#### Text section

3.2.7. Biefeld-Brown and Variants. In 1928 a device was patented for creating thrust using high-voltage capacitors
[50]. Since then, a wide variety of variants of this "Biefeld-Brown" effect, such as "Lifters" and "Asymmetrical
Capacitors" have claimed that such devices operate on an "electrostatic antigravity" or "electrogravitic" effect. One
of the most recent variants was patented by NASA-MSFC [51]. To date, all rigorous experimental tests indicate that
the observed thrust is attributable to ion wind [52-54].
Vacuum tests currently underway, sponsored through an additional Congressional earmark to the West Virginia
Institute for Scientific Research, also indicate that this effect is not indicative of new propulsion physics. These tests
are now assessing the more conventional performance of such devices [55].
These "Biefeld-Brown," "Lifter" and "Asymmetrical Capacitor Thrusters" are not viable candidates for breakthrough
physics propulsion.
3.3. Ongoing Activities
In addition to the discrete research tasks previously described, there are a few continuing areas of research.
3.3.1. Metric Engineering. As a consequence of Einstein's General Relativity, the notion of warping space to
circumvent the light-speed limit is a growing topic in scientific literature [56-65]. In basic terms, if one cannot break
the light-speed limit through space, then alter space. Two prominent approaches are the warp drive and the
wormhole. The warp drive concept involves moving a bubble of spacetime, which carries a vehicle inside [61]. A
wormhole, on the other hand, is a shortcut through spacetime created by extreme spacetime warping [57, 59].

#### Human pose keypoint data
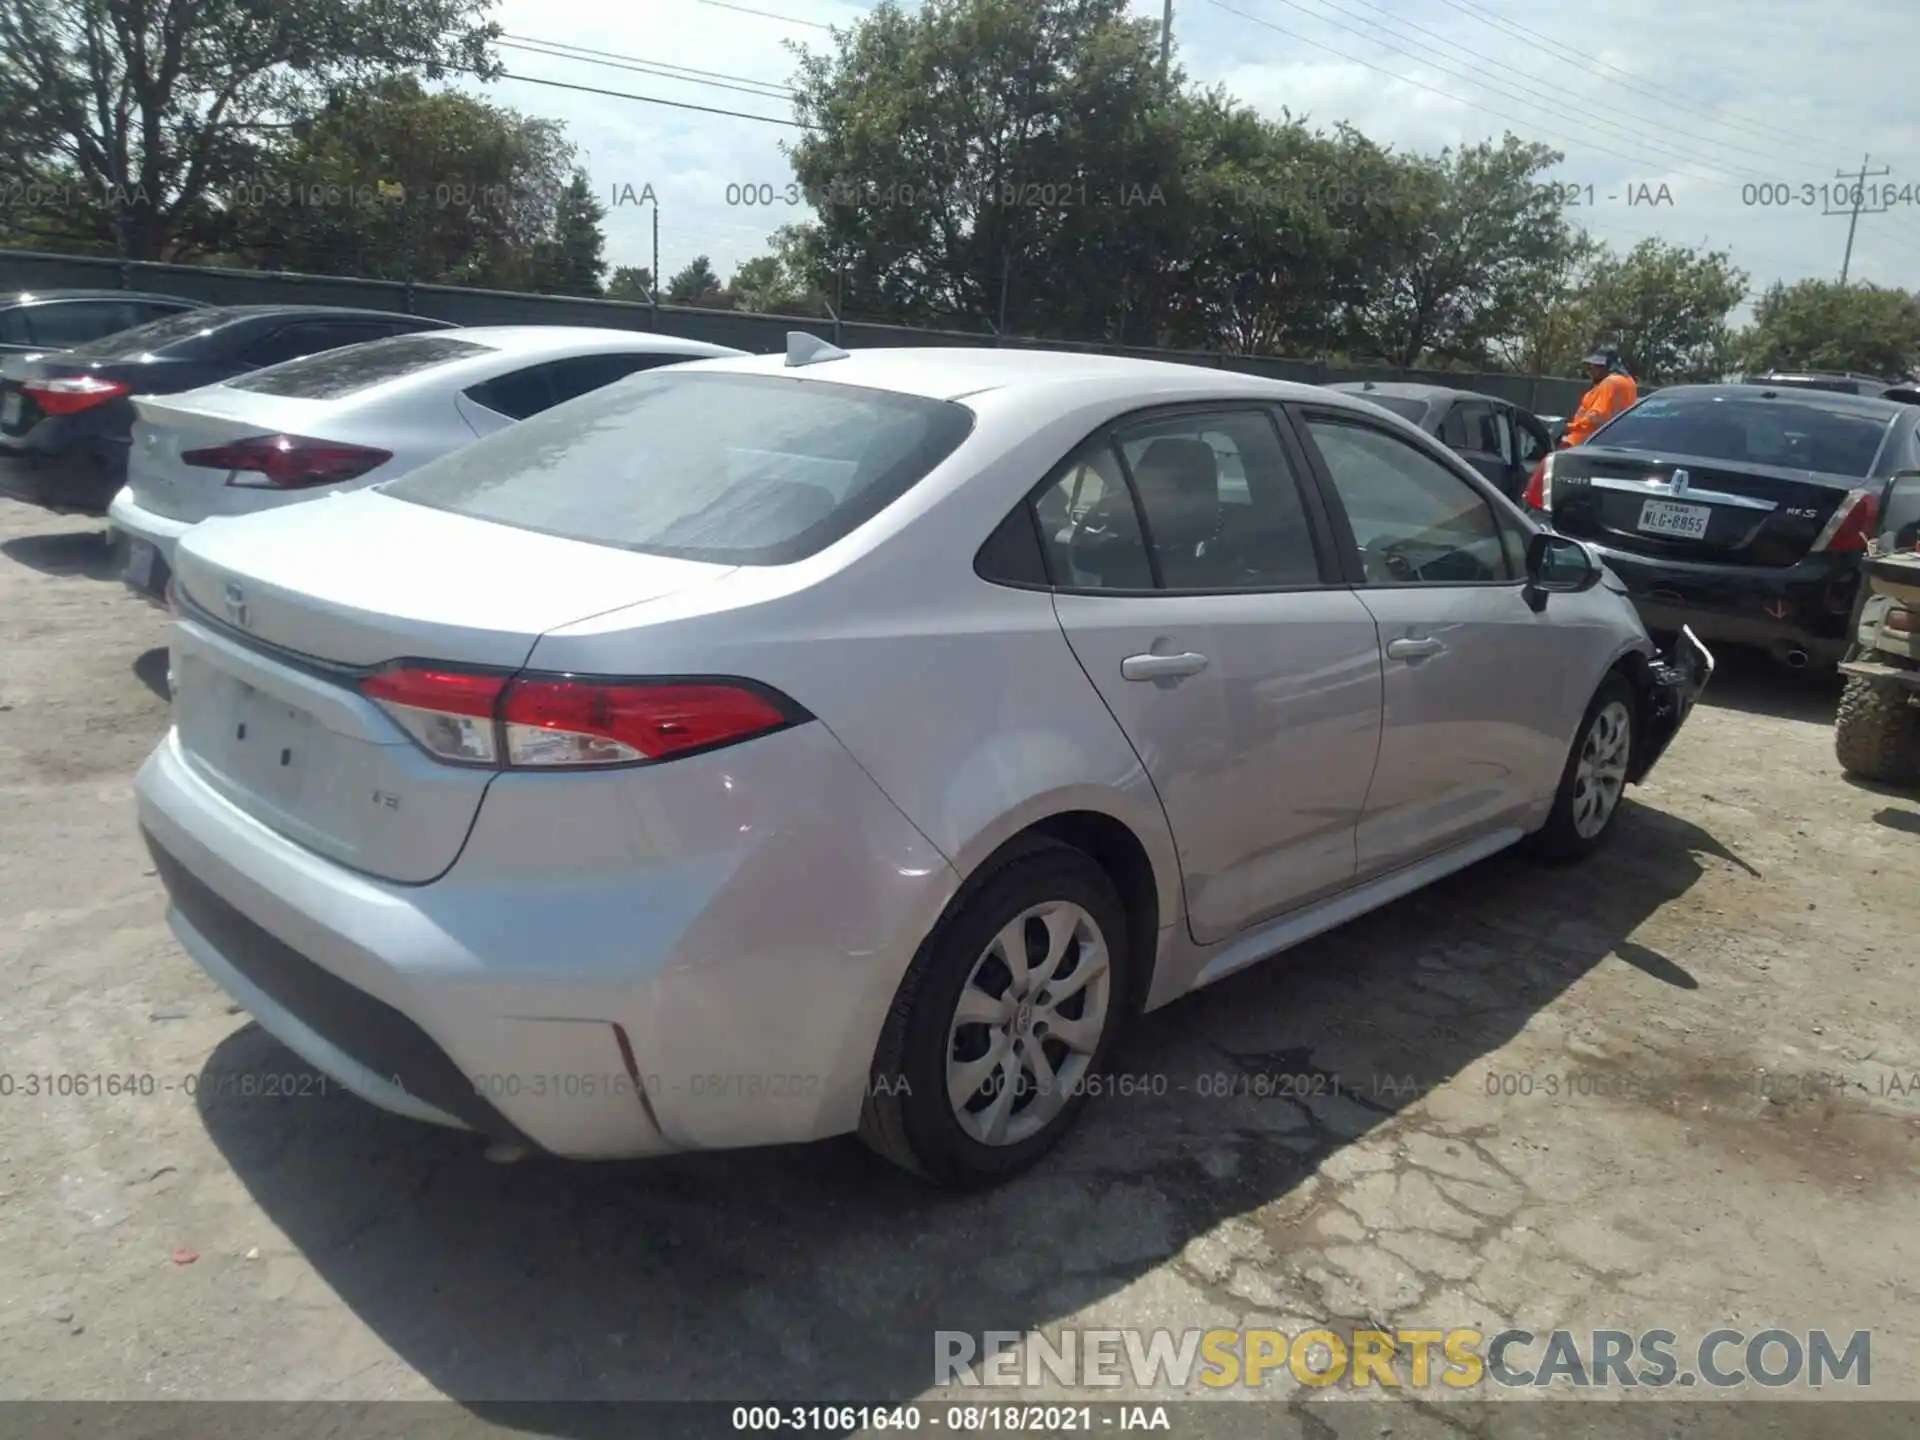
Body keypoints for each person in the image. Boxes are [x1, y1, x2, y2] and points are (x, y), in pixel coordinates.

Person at [1559, 346, 1638, 448]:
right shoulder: (1629, 382)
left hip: (1588, 443)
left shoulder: (1610, 383)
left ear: (1606, 366)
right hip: (1611, 442)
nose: (1591, 369)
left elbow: (1596, 418)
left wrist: (1568, 428)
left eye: (1596, 366)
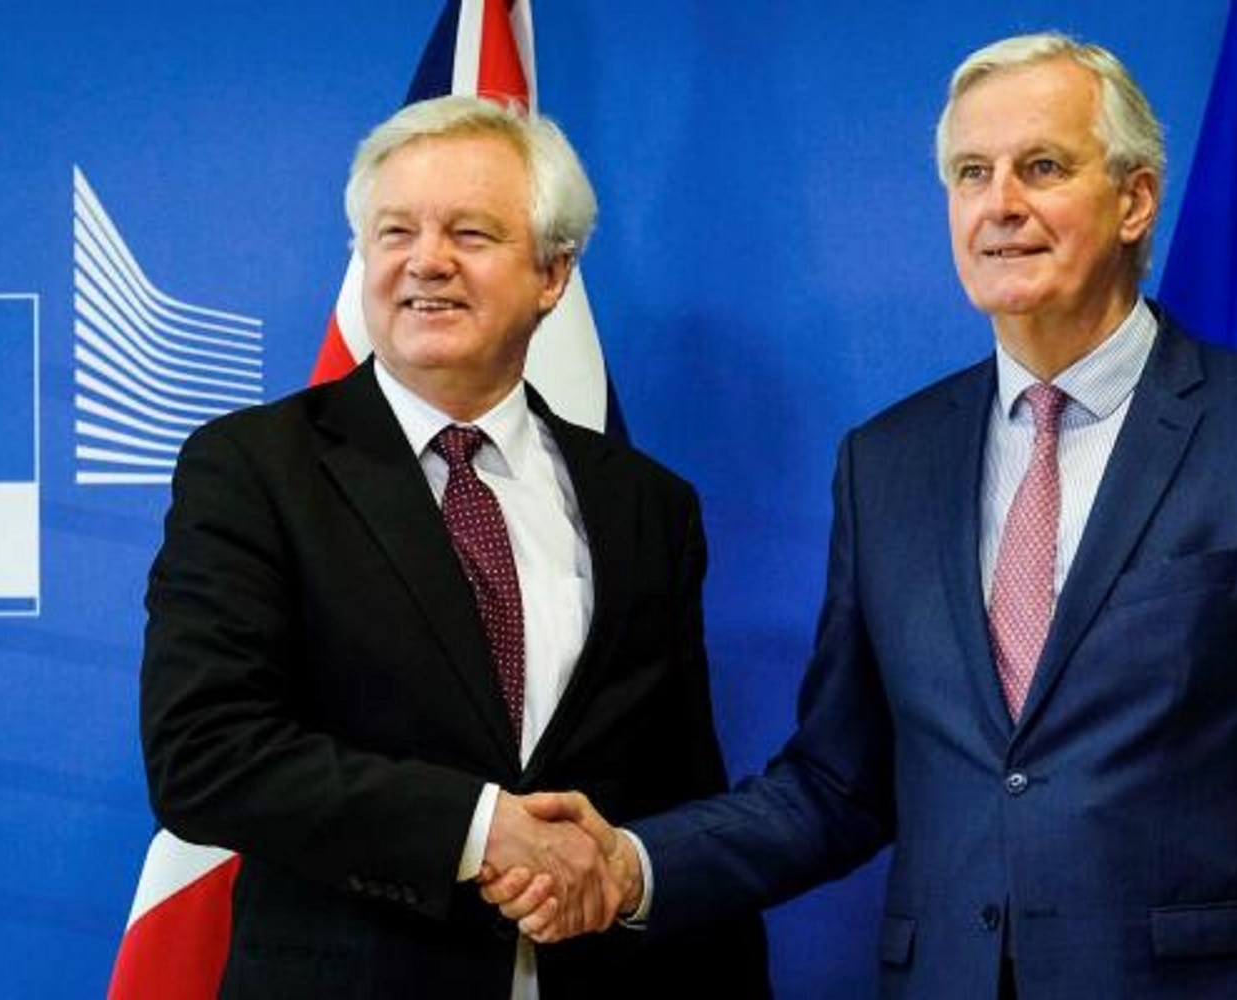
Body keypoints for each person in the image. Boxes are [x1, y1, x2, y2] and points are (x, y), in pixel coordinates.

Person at [483, 33, 1237, 999]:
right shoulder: (886, 463)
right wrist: (636, 864)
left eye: (1042, 167)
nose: (1000, 204)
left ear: (1134, 200)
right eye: (971, 173)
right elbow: (836, 783)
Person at [139, 94, 769, 999]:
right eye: (394, 232)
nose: (424, 261)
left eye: (470, 234)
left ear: (552, 273)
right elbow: (203, 754)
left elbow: (678, 790)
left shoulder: (646, 505)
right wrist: (478, 829)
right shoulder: (253, 469)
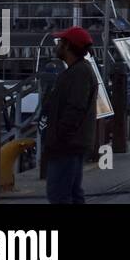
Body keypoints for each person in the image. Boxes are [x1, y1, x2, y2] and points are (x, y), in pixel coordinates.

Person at [40, 26, 99, 204]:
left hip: (67, 144)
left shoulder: (79, 73)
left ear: (68, 46)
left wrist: (58, 137)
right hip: (70, 143)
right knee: (72, 192)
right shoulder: (78, 70)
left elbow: (75, 108)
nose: (57, 46)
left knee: (59, 194)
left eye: (60, 42)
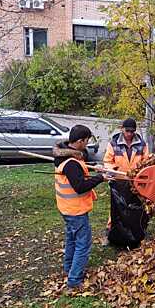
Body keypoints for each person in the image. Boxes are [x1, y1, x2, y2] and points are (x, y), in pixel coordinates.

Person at [53, 125, 106, 293]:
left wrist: (94, 168)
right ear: (79, 141)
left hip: (66, 208)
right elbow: (80, 186)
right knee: (83, 244)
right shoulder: (70, 164)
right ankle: (74, 280)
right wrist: (100, 178)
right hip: (75, 210)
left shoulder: (65, 152)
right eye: (86, 141)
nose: (87, 144)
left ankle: (69, 269)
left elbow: (78, 175)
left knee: (72, 239)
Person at [102, 118, 150, 248]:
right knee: (117, 208)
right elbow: (107, 161)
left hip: (136, 182)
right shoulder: (114, 143)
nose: (129, 134)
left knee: (135, 208)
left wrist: (140, 175)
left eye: (132, 131)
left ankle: (136, 232)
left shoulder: (141, 144)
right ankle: (110, 232)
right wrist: (115, 171)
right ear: (122, 128)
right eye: (127, 130)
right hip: (119, 181)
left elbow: (146, 163)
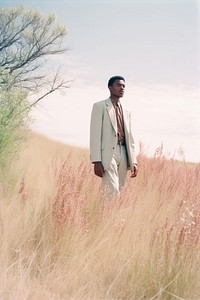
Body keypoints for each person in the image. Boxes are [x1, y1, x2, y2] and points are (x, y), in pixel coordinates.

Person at [90, 75, 138, 198]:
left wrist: (134, 161)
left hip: (124, 152)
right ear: (110, 87)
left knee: (120, 189)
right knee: (112, 190)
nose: (122, 88)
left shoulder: (127, 111)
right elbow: (95, 134)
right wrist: (96, 160)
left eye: (123, 86)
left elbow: (131, 137)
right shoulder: (99, 106)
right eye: (118, 85)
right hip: (107, 153)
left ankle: (110, 215)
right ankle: (107, 216)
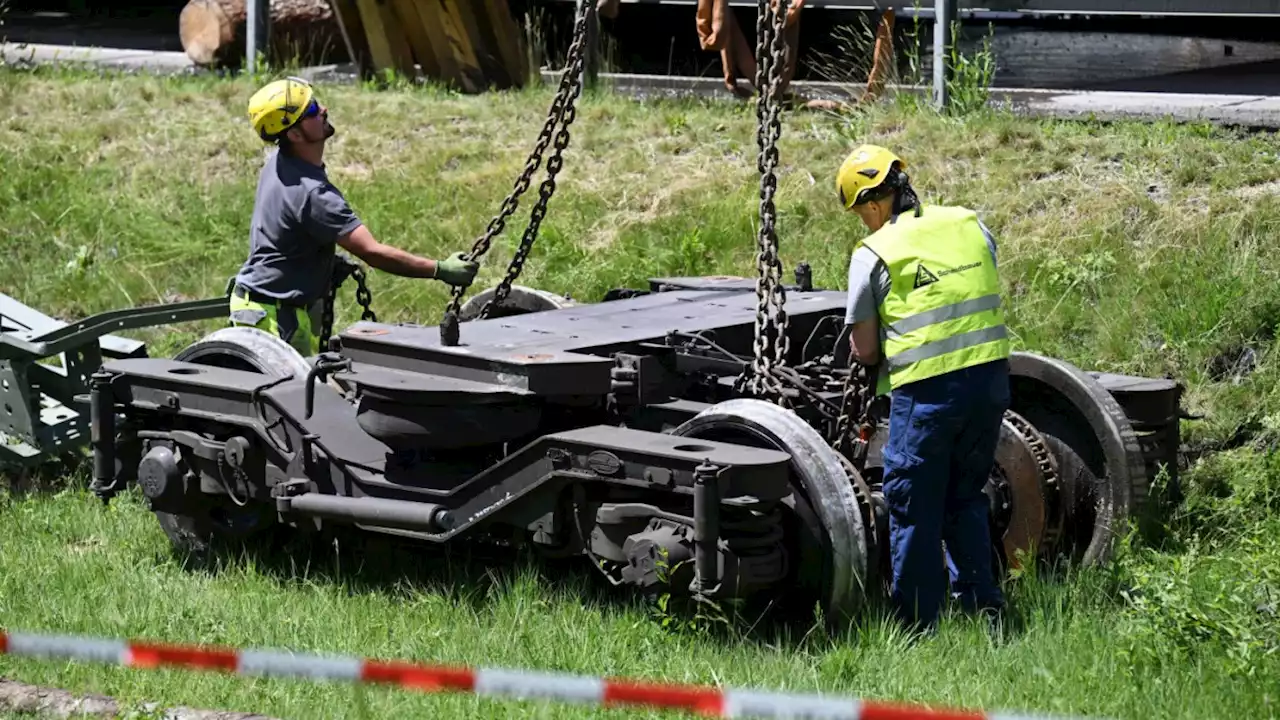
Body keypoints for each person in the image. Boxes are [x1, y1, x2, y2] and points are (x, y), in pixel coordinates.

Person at [836, 144, 1010, 632]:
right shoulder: (968, 223)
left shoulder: (874, 252)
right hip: (991, 382)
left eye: (859, 213)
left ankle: (916, 625)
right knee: (966, 496)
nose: (862, 222)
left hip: (929, 394)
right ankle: (985, 613)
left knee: (913, 505)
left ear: (872, 204)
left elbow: (865, 349)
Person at [233, 76, 479, 355]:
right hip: (275, 317)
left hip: (261, 304)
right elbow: (372, 252)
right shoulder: (315, 195)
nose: (323, 109)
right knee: (294, 395)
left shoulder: (279, 163)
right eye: (312, 110)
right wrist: (440, 270)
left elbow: (285, 230)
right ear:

#### Exercise
Copy everything from "Vacuum tests currently" down to "such devices [55]." in the Biefeld-Brown passage above, replacing "earmark" with "appropriation".

#### Exercise result
Vacuum tests currently underway, sponsored through an additional Congressional appropriation to the West Virginia
Institute for Scientific Research, also indicate that this effect is not indicative of new propulsion physics. These tests
are now assessing the more conventional performance of such devices [55].